L’interface et les sous-titres seront disponibles en français.

Planted! donne au départ l’impression d’un jeu très simple et c’est sans doute volontaire. Creuser, semer, arroser, récolter et lancer se comprennent en quelques instants. Ce sont les autres joueurs, les power-ups et les environnements qui viennent peu à peu compliquer cette boucle. J’ai surtout retenu que le chaos n’efface pas complètement la stratégie. Il est possible de voler, de saboter ou de jouer plus proprement, mais les cultures ont des valeurs différentes, les mini défis changent les priorités et certaines arènes obligent à revoir sa manière de produire.

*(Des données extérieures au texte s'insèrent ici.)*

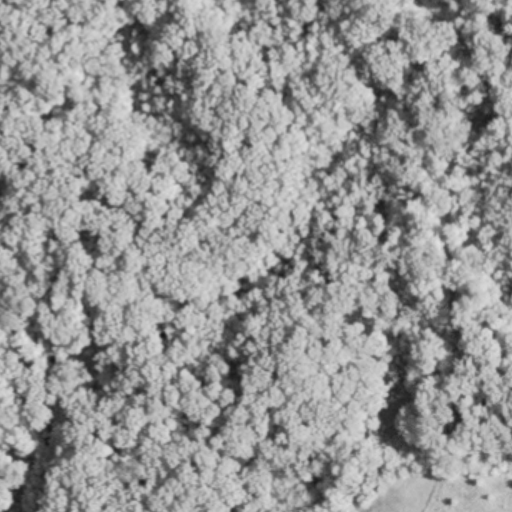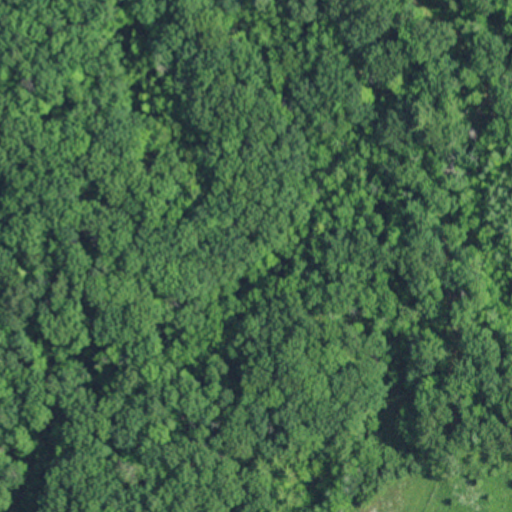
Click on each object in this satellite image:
road: (362, 256)
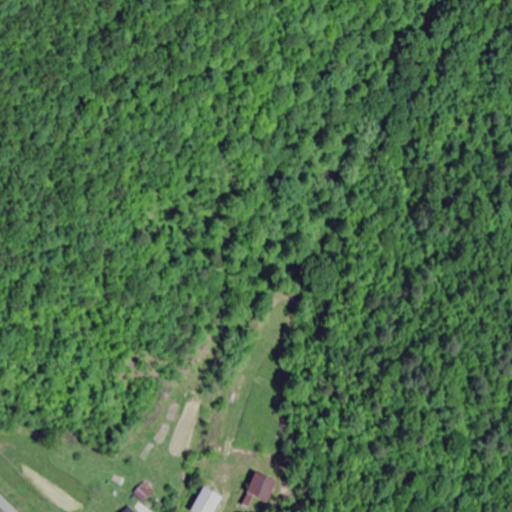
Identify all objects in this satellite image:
building: (263, 487)
building: (211, 501)
road: (4, 507)
building: (128, 510)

La formule devra tenir sur la durée et le contenu de la campagne solo reste encore à découvrir davantage en grande partie. Pour une partie à plusieurs, la démo montrait en revanche assez bien ce que Cloth Cat Games cherche à obtenir.

Planted!, un jeu aussitôt compréhensible, où l’on peut commencer en essayant juste de faire pousser quelques carottes et finir quelques minutes plus tard à jeter des légumes dans tous les sens pendant qu’une bombe retourne la parcelle du voisin.